In post #8, I said velocity stacks will help bottom end power (off boost). I just don't see the benefit under boost (air flow being pushed along the plenum vs pulled into the cylinders) due to the turbulent flow caused by the stack protruding into the plenum. I could be wrong, but have yet to see anything to convince me otherwise.

I understand that from a theoretical view, that the CFM values through a pipe (a runner is a pipe) would be the same for a pull vs a push. However, the velocity and density do change under pressure. I do know (for a fact) that once velocity increases to critical, the flow rate drops off due to the turbulent flow. Plus, density will affect the actual O2 available for combustion and the dynamic compression experienced inside the cylinder. IMO, any bench test should take velocity into consideration at minimum to be valid.

 

[SuperRunner]

To explain more about what Cortney says, there is more to it than that. The intake and TB just gets the air to the plenum. After that it is the runners job to get it to the head. And since only 1 runner at a time is actually drawing in air at full capacity, the intake system is WAY more than capable of flowing the air. Not all 6 are sucking in at the same time. So when you look at it that way, the runner intake becomes the next restriction. Using a radius port will help increase the pressure difference, since the CD of the orifice is increased.

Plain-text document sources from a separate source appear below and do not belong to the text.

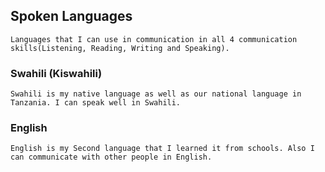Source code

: ## Spoken Languages

    Languages that I can use in communication in all 4 communication skills(Listening, Reading, Writing and Speaking).

### Swahili (Kiswahili)

    Swahili is my native language as well as our national language in Tanzania. I can speak well in Swahili.

### English

    English is my Second language that I learned it from schools. Also I can communicate with other people in English.
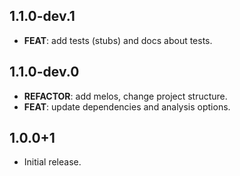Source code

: ## 1.1.0-dev.1

 - **FEAT**: add tests (stubs) and docs about tests.

## 1.1.0-dev.0

 - **REFACTOR**: add melos, change project structure.
 - **FEAT**: update dependencies and analysis options.

## 1.0.0+1

* Initial release.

You should try this on a flow bench with a head attached. Again, forced induction doesn't matter, you just inceased the pressure differential. I test at 28", but that can be calculated to whatever depression I want. If my runner flows 250cfm@28", then it flows 1105cfm@550"(20psi)

 

[SuperRunner]

LOL...restrictions as in the TB (butterfly), bends in the pipe, the IC itself, and if you're not thinking, changes in IC pipe diameter. It was pretty obvious what I was getting at...the FFIM is not the restriction. And, it's obvious that reducing turbulent flow is the point of smoothing out the path to the head (as I said). But nice try at twisting around what I was saying

This would ONLY be true if all 6 runners were taking in air at the same time.

But yes, you are correct on the velocity stacks, they won't help under boost it is the RADIUS PORT, which is really what I was getting at. You usually don't see a good radius port unless you have velocity stacks. Velocity stacks will also help build boost quicker since they will increase VE off boost. Now with that in mind, how long are the velocity stacks? If the stacks are only 2" long, that isn't going to make much difference. In fact in my design, the stacks are soo short, I had to bump up my idle to 1,000 RPM in order to maintain a smooth idle.

Here is a picture of my stacks. I was more going for the raidus port than the actual lengthend runner. As you can see they are really short.

 

[jdub]

Nice
How about building up material around the stack in the plenum to cut down on turbulence? The way you have the runner protruding into the plenum would have the effect of a longer runner and improve bottom end power. The raidus port is far more important on an FFIM though...you want a smooth transition.

This would ONLY be true if all 6 runners were taking in air at the same time.

Well...that is true, but there are 2 runners taking in air at the same time on a 7M.

So, you're saying velocity (due to pressure) does not have an effect on flow?